Kirkus Reviews QR Code
I REGRET EVERYTHING by Seth Greenland

I REGRET EVERYTHING

A Love Story

by Seth Greenland

Pub Date: Feb. 3rd, 2015
ISBN: 978-1-60945-247-6
Publisher: Europa Editions

What begins as a lighthearted love story and comedy of manners comes to encompass suicide attempts, mental institutions, death, broken families, legal transgressions and a possible killing.

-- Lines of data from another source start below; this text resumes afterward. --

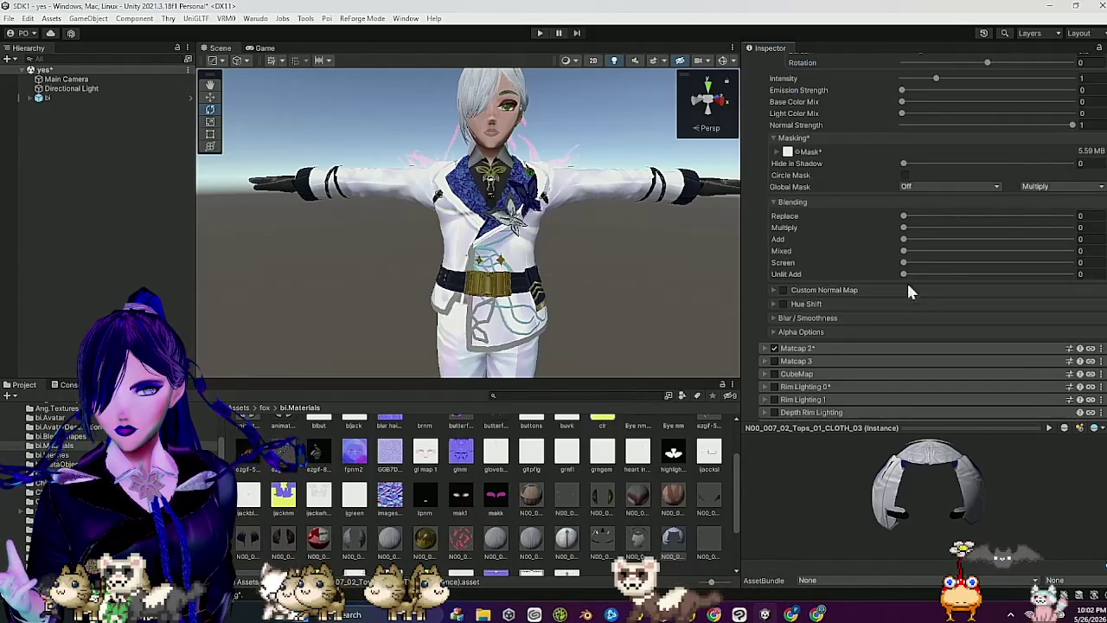
Step: Mask Matcap 1 by channel A and blend it at Replace 0.518 and Multiply 0.369
left_click_drag(904, 216, 1040, 215)
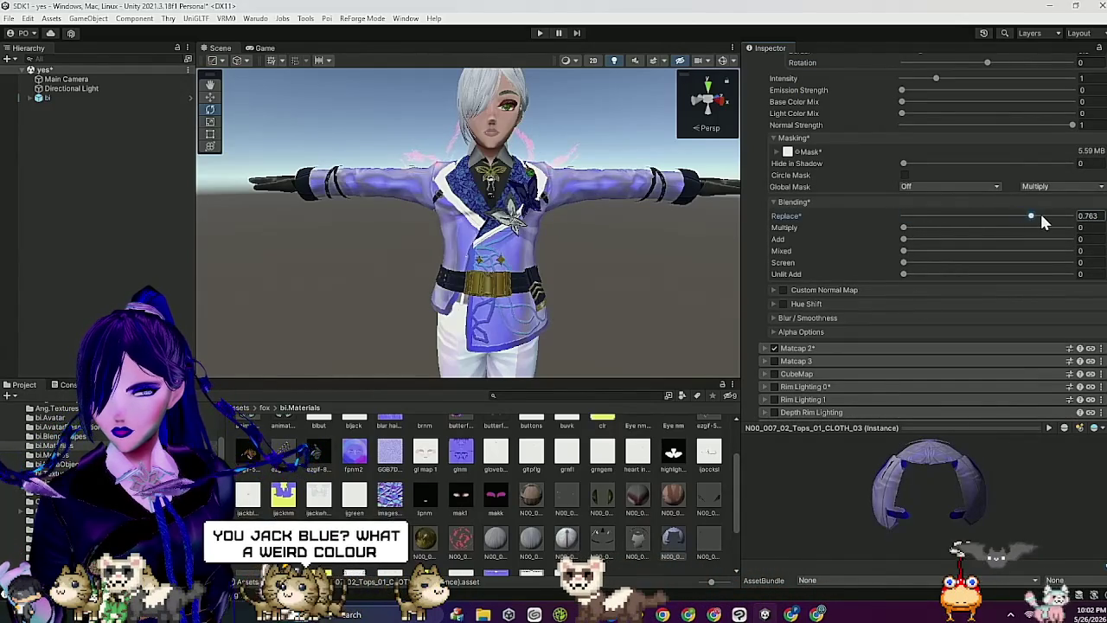
left_click(808, 152)
left_click(917, 273)
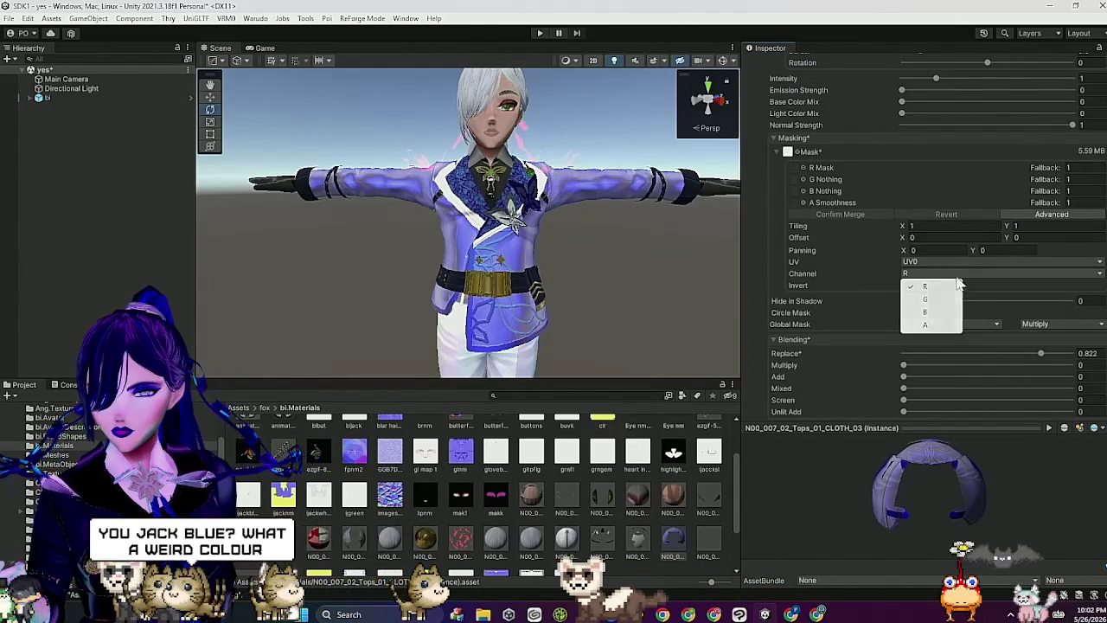
left_click(940, 324)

Greenland's fourth novel (The Angry Buddhist, 2012, etc.) has two protagonists, and the chapters alternate between their first-person accounts. Jeremy Best is a 33-year-old financial lawyer on the fast track to partnership, with a sideline as a published poet under the name Jinx Bell. Spaulding Simonson is a 19-year-old student with a history of mental instability and a passion for poetry. When she walks into Jeremy’s office and lets him know she (somehow) knows he's Jinx, there are immediate sparks between them. He finds her attractive—and then some: “[H]er hair, the burnished gold found on coins and in youth and thereafter in bottles, fell in thick ringlets over her shoulders and down the middle of her back in the manner of a silent movie ingénue.” He thinks she's flirting with him and learns that she's the daughter of his boss, the senior partner who will decide his professional fate, which should be enough to make him steer clear. But if he was able to resist her allure, there wouldn’t be a novel. Spaulding is somehow more mature and less innocent, though she idealizes Jeremy as much as he does her: "Here was someone with a goal and a plan. He had a job where he made money and an art life, too. I wanted to know what he knew." There are other characters (the father, of course, and Jeremy's rivals on the partner track), but they're bit players, with Jeremy and Spaulding sharing the spotlight. He believes, or desperately wants to, that “[h]er soul was as old as the elements.” She sees him as someone who “seemed to have it figured out.”

Some of the complications that ensue are predictable, but others are so dark it remains a challenge for the author to retain his light touch.